Jangan sampai terowongan tersebut hanya sekedar menjadi gimmick dan kendaraan politik untuk menguatkan diri dalam mendapatkan kekuasaan.
Umat beragama di Indonesia pun tidak hanya berasal dari Islam dan Nasrani saja, tetapi juga ada Buddha, Hindu, dan Konghuchu.
Yang mana terowongan silaturahmi sama saja tidak memwakili agama lain yang seharusnya juga diikut sertakan sebagai simbol kerukunan umat.
Terowongan silaturahmi juga masih sangat rawan disalahgunakan oleh pihak-pihak yang tidak bertanggungjawab jila pemerintah tidak memberikan perhatian.
“Di gereja ada otoritas, masjid juga punya. Apakah jembatan ini terbuka 24 jam? Jangan sampai ada pihak yang tidak punya kepentingan melakukan hal yang tidak pas. Itu jadi catatan penting,” kritik pengamat tata kota Yayat Supriyatna seperti dikutip dari CNNIndonesia.com, Rabu (12/2).
Melihat masih adanya budaya vandalisme yang begitu kental, kritikan dari Yayat juga patut menjadi pertimbangan pemerintah saat membangun terowongan Istiqlal-Katedral.
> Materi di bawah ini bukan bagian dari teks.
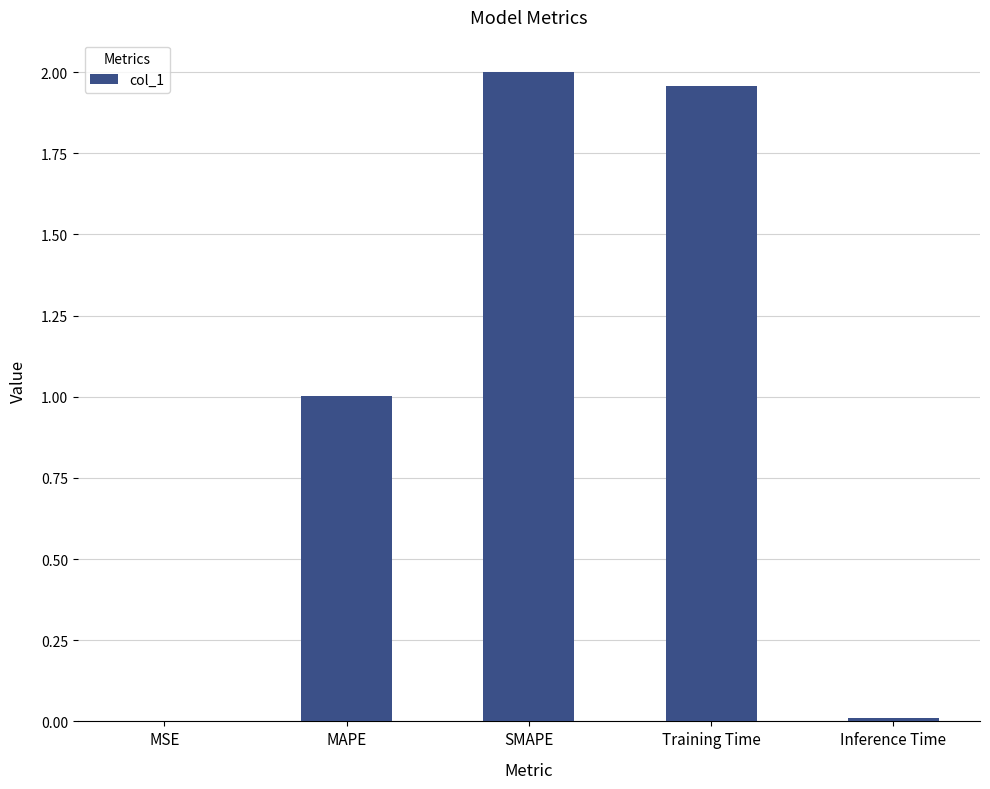

True or false: the data shows 0.0 at Inference Time.

True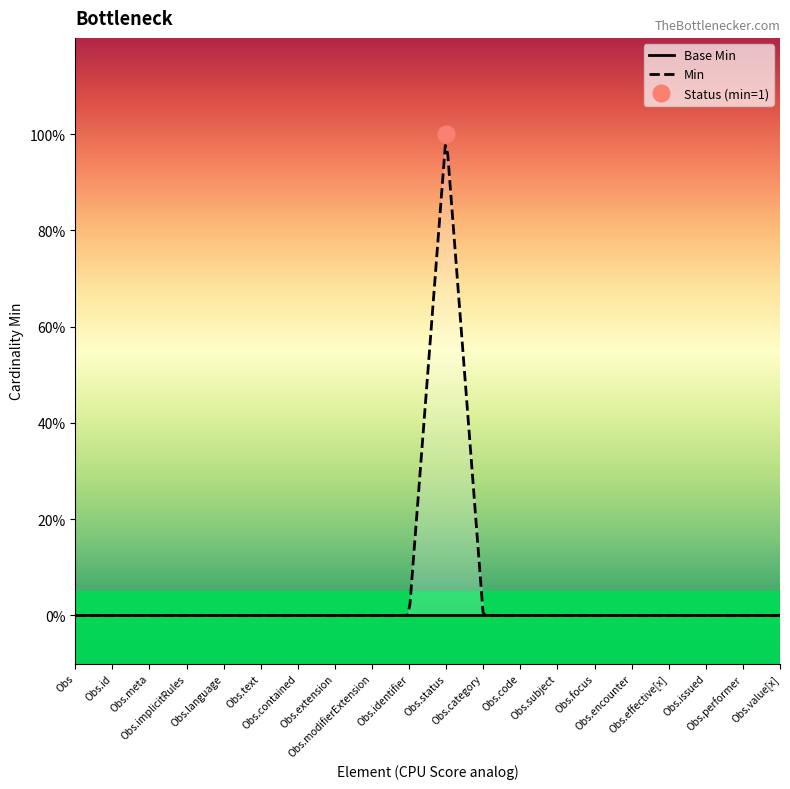

Is the value of Base Min at Observation.implicitRules greater than the value of Min at Observation.identifier?

No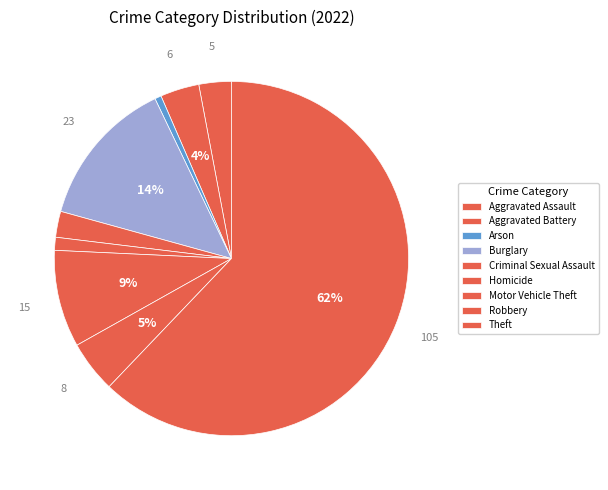

What is the smallest slice in the pie chart?

Arson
Rencana Presiden Jokowi membangun terowongan silaturahmi yang menghubungkan Masjid Istiqlal dengan Gereja Katedral memang mendapatkan banyak perhatian dari publik.
Hal ini tidak lepas dari sejumlah isu toleransi yang kini sedang memanas terjadi di beberapa daerah di Indonesia.
Semoga rencana terowongan silaturahmi ini benar-benar dipikirkan secara matang. Jangan sampai hanya menjadi simbol tapi yang tidak memiliki nilai apapun untuk mengatasi intoleransi di Indonesia.